Whānau can look for these signs:

  • Are their nappies sometimes dry when you go to change them? If they are, that’s a sign your tamaiti can “hold on”.
  • Are they interested in watching others go to the toilet? If they are, this can be helpful for learning about using the toilet themselves.
  • Are they interested in talking about going to the toilet?
  • Are they letting you know when they have wet or dirty nappies?

Learning to use a potty or toilet is a big step! It can take a long time to become proficient. If a tamaiti isn't ready, wait a bit longer before trying again, and keep things as calm and positive as possible.

If whānau have started to support their tamaiti in using the potty or toilet, ask how it’s going.

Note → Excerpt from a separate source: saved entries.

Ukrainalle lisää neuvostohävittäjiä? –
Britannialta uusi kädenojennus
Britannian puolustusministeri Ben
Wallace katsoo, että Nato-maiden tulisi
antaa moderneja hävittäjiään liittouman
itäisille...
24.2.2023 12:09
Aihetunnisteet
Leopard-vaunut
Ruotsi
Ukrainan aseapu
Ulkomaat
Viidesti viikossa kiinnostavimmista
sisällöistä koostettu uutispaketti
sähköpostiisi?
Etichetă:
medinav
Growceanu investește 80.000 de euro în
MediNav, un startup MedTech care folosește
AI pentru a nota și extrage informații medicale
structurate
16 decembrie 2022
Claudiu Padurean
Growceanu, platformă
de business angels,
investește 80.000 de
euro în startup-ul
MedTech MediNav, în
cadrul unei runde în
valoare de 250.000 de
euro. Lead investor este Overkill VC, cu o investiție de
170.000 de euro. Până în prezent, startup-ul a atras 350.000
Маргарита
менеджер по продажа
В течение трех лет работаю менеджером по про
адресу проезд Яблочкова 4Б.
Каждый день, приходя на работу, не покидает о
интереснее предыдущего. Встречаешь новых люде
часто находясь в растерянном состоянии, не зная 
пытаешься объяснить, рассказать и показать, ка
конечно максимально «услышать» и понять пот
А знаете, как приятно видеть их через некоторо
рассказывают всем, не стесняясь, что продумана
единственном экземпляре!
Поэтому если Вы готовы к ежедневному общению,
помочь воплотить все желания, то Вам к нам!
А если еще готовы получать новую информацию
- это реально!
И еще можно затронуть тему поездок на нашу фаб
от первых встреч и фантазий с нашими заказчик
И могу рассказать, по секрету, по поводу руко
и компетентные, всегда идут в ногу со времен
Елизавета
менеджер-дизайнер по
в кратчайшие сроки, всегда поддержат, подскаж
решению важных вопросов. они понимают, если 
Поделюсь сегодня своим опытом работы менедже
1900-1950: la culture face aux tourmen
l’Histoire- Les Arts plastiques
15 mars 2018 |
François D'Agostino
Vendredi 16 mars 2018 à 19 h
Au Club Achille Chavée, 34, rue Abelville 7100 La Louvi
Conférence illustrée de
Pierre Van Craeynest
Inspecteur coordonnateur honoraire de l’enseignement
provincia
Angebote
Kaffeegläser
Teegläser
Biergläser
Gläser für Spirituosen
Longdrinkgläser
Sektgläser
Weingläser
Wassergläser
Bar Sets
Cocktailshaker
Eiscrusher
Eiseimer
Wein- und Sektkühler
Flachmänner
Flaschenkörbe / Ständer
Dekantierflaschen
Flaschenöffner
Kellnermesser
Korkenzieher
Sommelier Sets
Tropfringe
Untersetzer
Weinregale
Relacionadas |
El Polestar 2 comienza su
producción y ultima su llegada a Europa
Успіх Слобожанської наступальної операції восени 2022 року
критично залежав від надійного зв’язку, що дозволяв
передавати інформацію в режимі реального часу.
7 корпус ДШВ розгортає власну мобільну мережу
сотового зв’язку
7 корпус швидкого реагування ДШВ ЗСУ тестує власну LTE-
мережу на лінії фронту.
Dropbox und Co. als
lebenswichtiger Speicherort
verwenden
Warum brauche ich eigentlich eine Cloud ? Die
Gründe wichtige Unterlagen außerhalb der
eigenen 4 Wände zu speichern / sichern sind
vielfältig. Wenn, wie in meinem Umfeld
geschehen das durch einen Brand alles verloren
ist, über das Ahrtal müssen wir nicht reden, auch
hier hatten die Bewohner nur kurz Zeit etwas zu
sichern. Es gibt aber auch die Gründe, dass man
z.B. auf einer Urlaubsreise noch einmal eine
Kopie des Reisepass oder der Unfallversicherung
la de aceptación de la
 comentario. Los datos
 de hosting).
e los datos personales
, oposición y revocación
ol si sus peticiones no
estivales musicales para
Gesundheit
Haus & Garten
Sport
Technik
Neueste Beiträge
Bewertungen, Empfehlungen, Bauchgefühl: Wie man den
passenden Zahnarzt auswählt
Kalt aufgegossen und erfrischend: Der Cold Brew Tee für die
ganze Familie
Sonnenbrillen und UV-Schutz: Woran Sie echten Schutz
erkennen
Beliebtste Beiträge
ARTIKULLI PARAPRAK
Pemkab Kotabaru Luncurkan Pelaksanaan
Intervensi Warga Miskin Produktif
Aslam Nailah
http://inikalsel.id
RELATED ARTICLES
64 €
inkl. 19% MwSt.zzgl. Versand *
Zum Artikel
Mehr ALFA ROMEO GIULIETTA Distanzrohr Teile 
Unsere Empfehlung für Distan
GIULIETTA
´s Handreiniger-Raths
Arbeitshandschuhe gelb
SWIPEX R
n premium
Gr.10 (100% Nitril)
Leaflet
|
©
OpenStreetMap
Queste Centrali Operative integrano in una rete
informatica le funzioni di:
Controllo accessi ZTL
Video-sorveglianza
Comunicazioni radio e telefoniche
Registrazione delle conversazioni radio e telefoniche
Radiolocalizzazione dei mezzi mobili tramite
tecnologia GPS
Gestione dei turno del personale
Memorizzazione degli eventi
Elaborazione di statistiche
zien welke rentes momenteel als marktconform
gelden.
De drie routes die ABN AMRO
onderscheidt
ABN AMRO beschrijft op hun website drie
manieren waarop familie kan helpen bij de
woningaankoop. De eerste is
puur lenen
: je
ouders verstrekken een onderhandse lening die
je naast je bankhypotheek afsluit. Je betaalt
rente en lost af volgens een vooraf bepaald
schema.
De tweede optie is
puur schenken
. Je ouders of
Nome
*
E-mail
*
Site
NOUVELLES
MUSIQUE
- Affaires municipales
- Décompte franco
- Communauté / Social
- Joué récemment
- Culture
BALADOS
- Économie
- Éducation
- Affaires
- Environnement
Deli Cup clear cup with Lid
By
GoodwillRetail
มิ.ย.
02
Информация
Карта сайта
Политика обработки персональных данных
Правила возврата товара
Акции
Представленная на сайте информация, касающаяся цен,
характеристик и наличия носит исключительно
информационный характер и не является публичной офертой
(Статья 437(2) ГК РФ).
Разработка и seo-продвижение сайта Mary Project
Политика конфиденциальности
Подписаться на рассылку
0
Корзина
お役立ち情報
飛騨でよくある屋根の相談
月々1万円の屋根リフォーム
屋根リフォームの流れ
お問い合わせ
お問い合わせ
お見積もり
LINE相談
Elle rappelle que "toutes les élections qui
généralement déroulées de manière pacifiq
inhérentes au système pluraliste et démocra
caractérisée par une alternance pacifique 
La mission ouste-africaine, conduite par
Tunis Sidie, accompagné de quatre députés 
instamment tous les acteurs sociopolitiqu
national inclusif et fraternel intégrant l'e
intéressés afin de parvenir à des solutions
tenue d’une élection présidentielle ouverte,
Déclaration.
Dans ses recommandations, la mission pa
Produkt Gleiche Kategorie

  • What tips would you give to other whānau?
  • What's something that really helped your tamaiti to learn to use the toilet?

Gentle encouragement

Here are some ideas that can help tamariki learn to use a potty or toilet:

  • Warmer weather can be a good time to start. If they’re outside without a nappy on and they feel like going, they get to see what happens when they do!
  • Dress them in clothes that are easy to take off and on like trousers with elastic waists.
  • If you intend to use a potty, introduce it by letting toys have a go first.
  • Let them sit on the potty or toilet with or without clothes. This is about them getting used to it without any pressure.
  • Some tamariki respond to using the potty if they sit on it while the bath is running – the sound of water can help them wee.
  • Praise them for trying, as well as for succeeding.
  • Sharing picture books about young tamariki learning to use the potty or toilet can be helpful too.

Here is some advice that might help whānau.

  • Start when family life feels settled.
  • Look for some signs of readiness.
  • Don't rush it! It can take some tamariki weeks and others months.
  • A regular potty time might help, maybe before or after meals.
  • Try not to make it too much of a big deal.
  • If what you’re trying isn’t working, stop and try again in a couple of weeks.
  • Expect accidents and avoid anger and shaming them for these.
  • Often ‘wees’ will be sorted before ‘poos’.
  • Days will be dry before nights – a child can be in undies all day but still need a nappy at night.

Conversation ideas

Do you have any whānau tikanga or routines around toilet time?
Is your child showing any interest in the toilet, is this something you'd like to talk about?
What difference do you think it will make once your child is using the toilet – for you and your child?
What are some of the challenges your child might face learning to use the toilet?